Exercise instructions: An exact, complete copy of the data is all that is needed.

(Collected data)
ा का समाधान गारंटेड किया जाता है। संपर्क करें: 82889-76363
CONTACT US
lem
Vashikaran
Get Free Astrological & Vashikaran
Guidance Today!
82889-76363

Finished exercise:
ा का समाधान गारंटेड किया जाता है। संपर्क करें: 82889-76363
CONTACT US
lem
Vashikaran
Get Free Astrological & Vashikaran
Guidance Today!
82889-76363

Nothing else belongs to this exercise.